Tokenization. Clean up the corpus by removing special characters, punctuation, numbers etc. We also remove profanity that we do not want to predict.
Build basic n-gram model.
We will require the following helper functions in order to prepare our corpus.
toSpace <- content_transformer(function(x, pattern) gsub(pattern, " ", x))
preprocessCorpus <- function(corpus){
# Helper function to preprocess corpus
corpus <- tm_map(corpus, toSpace, "/|@|\\|")
corpus <- tm_map(corpus, toSpace, "(f|ht)tp(s?)://(.*)[.][a-z]+")
corpus <- tm_map(corpus, toSpace, "@[^\\s]+")
corpus <- tm_map(corpus, content_transformer(tolower))
corpus <- tm_map(corpus, removeNumbers)
corpus <- tm_map(corpus, removePunctuation)
corpus <- tm_map(corpus, removeWords, stopwords("english"))
corpus <- tm_map(corpus, removeWords, profanities)
corpus <- tm_map(corpus, stripWhitespace)
return(corpus)
}
corpusDf <-data.frame(text=unlist(sapply(corpus,
`[`, "content")), stringsAsFactors=F)
findNGrams <- function(corp, grams) {
ngram <- NGramTokenizer(corp, Weka_control(min = grams, max = grams,
delimiters = " \\r\\n\\t.,;:\"()?!"))
ngram2 <- data.frame(table(ngram))
#pick only top 25
ngram3 <- ngram2[order(ngram2$Freq,decreasing = TRUE),][1:100,]
colnames(ngram3) <- c("String","Count")
ngram3
}
TwoGrams <- findNGrams(corpusDf, 2)
ThreeGrams <- findNGrams(corpusDf, 3)
FourGrams <- findNGrams(corpusDf, 4)
par(mfrow = c(1, 3))
palette <- brewer.pal(8,"Dark2")
wordcloud(TwoGrams[,1], TwoGrams[,2], min.freq =1,
random.order = F, ordered.colors = F, colors=palette)
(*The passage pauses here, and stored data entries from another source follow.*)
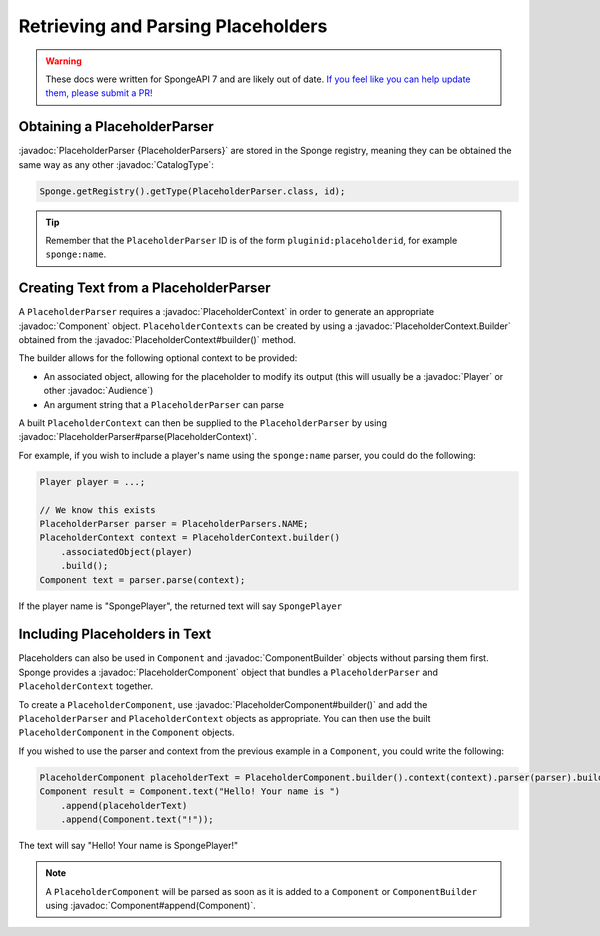 ===================================
Retrieving and Parsing Placeholders
===================================

.. warning::
    These docs were written for SpongeAPI 7 and are likely out of date. 
    `If you feel like you can help update them, please submit a PR! <https://github.com/SpongePowered/SpongeDocs>`__

.. javadoc-import::
    net.kyori.adventure.audience.Audience
    net.kyori.adventure.text.Component
    net.kyori.adventure.text.ComponentBuilder
    org.spongepowered.api.CatalogType
    org.spongepowered.api.entity.living.player.Player
    org.spongepowered.api.service.placeholder.PlaceholderContext
    org.spongepowered.api.service.placeholder.PlaceholderContext.Builder
    org.spongepowered.api.service.placeholder.PlaceholderParser
    org.spongepowered.api.service.placeholder.PlaceholderComponent
    org.spongepowered.api.service.placeholder.PlaceholderComponent.Builder


Obtaining a PlaceholderParser
=============================

:javadoc:`PlaceholderParser {PlaceholderParsers}` are stored in the Sponge registry, meaning they can be obtained the
same way as any other :javadoc:`CatalogType`:

.. code-block:: java

  Sponge.getRegistry().getType(PlaceholderParser.class, id);


.. tip::

  Remember that the ``PlaceholderParser`` ID is of the form ``pluginid:placeholderid``, for example ``sponge:name``.

Creating Text from a PlaceholderParser
======================================

A ``PlaceholderParser`` requires a :javadoc:`PlaceholderContext` in order to generate an appropriate :javadoc:`Component`
object. ``PlaceholderContexts`` can be created by using a :javadoc:`PlaceholderContext.Builder` obtained from the 
:javadoc:`PlaceholderContext#builder()` method.

The builder allows for the following optional context to be provided:

* An associated object, allowing for the placeholder to modify its output (this will usually be a :javadoc:`Player` or 
  other :javadoc:`Audience`)
* An argument string that a ``PlaceholderParser`` can parse

A built ``PlaceholderContext`` can then be supplied to the ``PlaceholderParser`` by using 
:javadoc:`PlaceholderParser#parse(PlaceholderContext)`.

For example, if you wish to include a player's name using the ``sponge:name`` parser, you could do the following:

.. code-block:: java
  
  Player player = ...;

  // We know this exists
  PlaceholderParser parser = PlaceholderParsers.NAME;
  PlaceholderContext context = PlaceholderContext.builder()
      .associatedObject(player)
      .build();
  Component text = parser.parse(context);
  

If the player name is "SpongePlayer", the returned text will say ``SpongePlayer``

Including Placeholders in Text
==============================

Placeholders can also be used in ``Component`` and :javadoc:`ComponentBuilder` objects without parsing them
first. Sponge provides a :javadoc:`PlaceholderComponent` object that bundles a ``PlaceholderParser`` and 
``PlaceholderContext`` together.

To create a ``PlaceholderComponent``, use :javadoc:`PlaceholderComponent#builder()` and add the ``PlaceholderParser`` and 
``PlaceholderContext`` objects as appropriate. You can then use the built ``PlaceholderComponent`` in the ``Component`` objects.

If you wished to use the parser and context from the previous example in a ``Component``, you could write the following:

.. code-block:: java
    
    PlaceholderComponent placeholderText = PlaceholderComponent.builder().context(context).parser(parser).build();
    Component result = Component.text("Hello! Your name is ")
        .append(placeholderText)
        .append(Component.text("!"));

The text will say "Hello! Your name is SpongePlayer!"

.. note::
    
    A ``PlaceholderComponent`` will be parsed as soon as it is added to a ``Component`` or ``ComponentBuilder`` using 
    :javadoc:`Component#append(Component)`.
text(x=0.5, y=1, "2-gram cloud")
wordcloud(ThreeGrams[,1], ThreeGrams[,2], min.freq =1,
random.order = F, ordered.colors = F, colors=palette)
text(x=0.5, y=1, "3-gram cloud")
wordcloud(FourGrams[,1], FourGrams[,2], min.freq =1,
random.order = F, ordered.colors = F, colors=palette)
text(x=0.5, y=1, "4-gram cloud")
par(mfrow = c(1, 2))
barplot(TwoGrams[1:15,2], cex.names=0.5, names.arg=TwoGrams[1:15,1], col="white", main="Most common bigrams in text sample", las=2, ylab = "Frequency")
barplot(ThreeGrams[1:15,2], cex.names=0.5, names.arg=ThreeGrams[1:15,1], col="white", main="Most common trigrams in text sample", las=2, ylab = "Frequency")
For the Shiny app, the plan is to create an app with a simple interface where the user can enter a string of text. Our prediction model will then give a list of suggested words to update the next word.